• [Exercise aim] Copy each of the lines below verbatim, from first to last.

• [Listed entries]

==*==

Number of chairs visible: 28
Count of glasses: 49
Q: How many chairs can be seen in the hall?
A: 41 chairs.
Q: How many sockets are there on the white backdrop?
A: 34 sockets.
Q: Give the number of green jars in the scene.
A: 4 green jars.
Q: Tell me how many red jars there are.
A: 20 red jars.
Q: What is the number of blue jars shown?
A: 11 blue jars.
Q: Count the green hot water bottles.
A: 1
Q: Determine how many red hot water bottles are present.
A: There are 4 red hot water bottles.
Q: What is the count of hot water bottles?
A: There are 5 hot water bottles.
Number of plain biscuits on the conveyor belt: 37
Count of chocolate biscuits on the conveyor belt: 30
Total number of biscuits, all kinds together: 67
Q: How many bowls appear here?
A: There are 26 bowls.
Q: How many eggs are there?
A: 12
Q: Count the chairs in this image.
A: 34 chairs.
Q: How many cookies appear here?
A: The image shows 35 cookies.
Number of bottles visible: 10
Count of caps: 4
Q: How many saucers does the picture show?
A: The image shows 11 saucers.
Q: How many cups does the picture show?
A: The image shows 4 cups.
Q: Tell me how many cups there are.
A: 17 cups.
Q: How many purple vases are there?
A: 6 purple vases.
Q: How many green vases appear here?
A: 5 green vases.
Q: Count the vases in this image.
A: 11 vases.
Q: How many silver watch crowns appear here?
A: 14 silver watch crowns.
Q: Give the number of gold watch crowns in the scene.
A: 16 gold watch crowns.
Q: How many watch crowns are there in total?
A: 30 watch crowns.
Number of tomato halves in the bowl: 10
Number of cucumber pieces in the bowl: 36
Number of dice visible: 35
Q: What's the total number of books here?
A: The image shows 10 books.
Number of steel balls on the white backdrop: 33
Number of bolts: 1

==*==

• [Exercise output]
Number of chairs visible: 28
Count of glasses: 49
Q: How many chairs can be seen in the hall?
A: 41 chairs.
Q: How many sockets are there on the white backdrop?
A: 34 sockets.
Q: Give the number of green jars in the scene.
A: 4 green jars.
Q: Tell me how many red jars there are.
A: 20 red jars.
Q: What is the number of blue jars shown?
A: 11 blue jars.
Q: Count the green hot water bottles.
A: 1
Q: Determine how many red hot water bottles are present.
A: There are 4 red hot water bottles.
Q: What is the count of hot water bottles?
A: There are 5 hot water bottles.
Number of plain biscuits on the conveyor belt: 37
Count of chocolate biscuits on the conveyor belt: 30
Total number of biscuits, all kinds together: 67
Q: How many bowls appear here?
A: There are 26 bowls.
Q: How many eggs are there?
A: 12
Q: Count the chairs in this image.
A: 34 chairs.
Q: How many cookies appear here?
A: The image shows 35 cookies.
Number of bottles visible: 10
Count of caps: 4
Q: How many saucers does the picture show?
A: The image shows 11 saucers.
Q: How many cups does the picture show?
A: The image shows 4 cups.
Q: Tell me how many cups there are.
A: 17 cups.
Q: How many purple vases are there?
A: 6 purple vases.
Q: How many green vases appear here?
A: 5 green vases.
Q: Count the vases in this image.
A: 11 vases.
Q: How many silver watch crowns appear here?
A: 14 silver watch crowns.
Q: Give the number of gold watch crowns in the scene.
A: 16 gold watch crowns.
Q: How many watch crowns are there in total?
A: 30 watch crowns.
Number of tomato halves in the bowl: 10
Number of cucumber pieces in the bowl: 36
Number of dice visible: 35
Q: What's the total number of books here?
A: The image shows 10 books.
Number of steel balls on the white backdrop: 33
Number of bolts: 1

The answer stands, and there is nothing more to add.